→ **Activity**
Copy the stretch of data from its start through the line that contains "RIDE WITH KXCI", swapping "Password" for "Passcode" and leaving everything else unchanged.

= = = =

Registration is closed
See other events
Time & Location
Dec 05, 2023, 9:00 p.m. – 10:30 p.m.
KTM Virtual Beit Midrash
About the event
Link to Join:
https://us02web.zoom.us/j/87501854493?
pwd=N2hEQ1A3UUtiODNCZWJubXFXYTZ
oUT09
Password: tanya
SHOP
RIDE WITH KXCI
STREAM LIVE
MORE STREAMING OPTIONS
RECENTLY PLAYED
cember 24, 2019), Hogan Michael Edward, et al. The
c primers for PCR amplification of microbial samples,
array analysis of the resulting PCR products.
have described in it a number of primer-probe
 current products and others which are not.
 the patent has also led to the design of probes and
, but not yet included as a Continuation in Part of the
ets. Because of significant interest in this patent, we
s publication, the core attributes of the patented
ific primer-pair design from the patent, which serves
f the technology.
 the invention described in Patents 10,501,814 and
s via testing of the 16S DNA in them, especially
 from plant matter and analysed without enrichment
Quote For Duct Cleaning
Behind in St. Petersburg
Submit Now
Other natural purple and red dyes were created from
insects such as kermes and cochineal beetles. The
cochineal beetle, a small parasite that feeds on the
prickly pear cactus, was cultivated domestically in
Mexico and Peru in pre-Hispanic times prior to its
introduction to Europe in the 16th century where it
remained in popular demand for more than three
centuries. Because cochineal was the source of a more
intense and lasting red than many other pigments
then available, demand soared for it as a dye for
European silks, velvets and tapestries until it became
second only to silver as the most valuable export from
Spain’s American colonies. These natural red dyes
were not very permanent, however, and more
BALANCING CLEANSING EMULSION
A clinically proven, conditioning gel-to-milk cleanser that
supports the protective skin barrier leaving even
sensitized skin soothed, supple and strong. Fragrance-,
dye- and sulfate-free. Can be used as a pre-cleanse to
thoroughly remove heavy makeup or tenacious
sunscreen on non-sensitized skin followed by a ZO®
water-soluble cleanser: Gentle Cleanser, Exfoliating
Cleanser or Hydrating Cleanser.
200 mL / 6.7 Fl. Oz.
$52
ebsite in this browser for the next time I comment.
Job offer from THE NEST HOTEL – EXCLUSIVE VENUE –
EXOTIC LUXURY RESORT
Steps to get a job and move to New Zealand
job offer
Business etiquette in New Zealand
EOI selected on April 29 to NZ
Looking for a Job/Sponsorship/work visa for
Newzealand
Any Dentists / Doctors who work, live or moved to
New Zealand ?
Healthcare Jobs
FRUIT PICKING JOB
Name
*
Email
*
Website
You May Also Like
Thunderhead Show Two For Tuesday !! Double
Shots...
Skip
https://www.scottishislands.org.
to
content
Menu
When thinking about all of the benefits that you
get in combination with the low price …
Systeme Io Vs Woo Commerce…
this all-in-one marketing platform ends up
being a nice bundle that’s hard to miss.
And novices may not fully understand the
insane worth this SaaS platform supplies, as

= = = =

→ **Answer section**
Registration is closed
See other events
Time & Location
Dec 05, 2023, 9:00 p.m. – 10:30 p.m.
KTM Virtual Beit Midrash
About the event
Link to Join:
https://us02web.zoom.us/j/87501854493?
pwd=N2hEQ1A3UUtiODNCZWJubXFXYTZ
oUT09
Passcode: tanya
SHOP
RIDE WITH KXCI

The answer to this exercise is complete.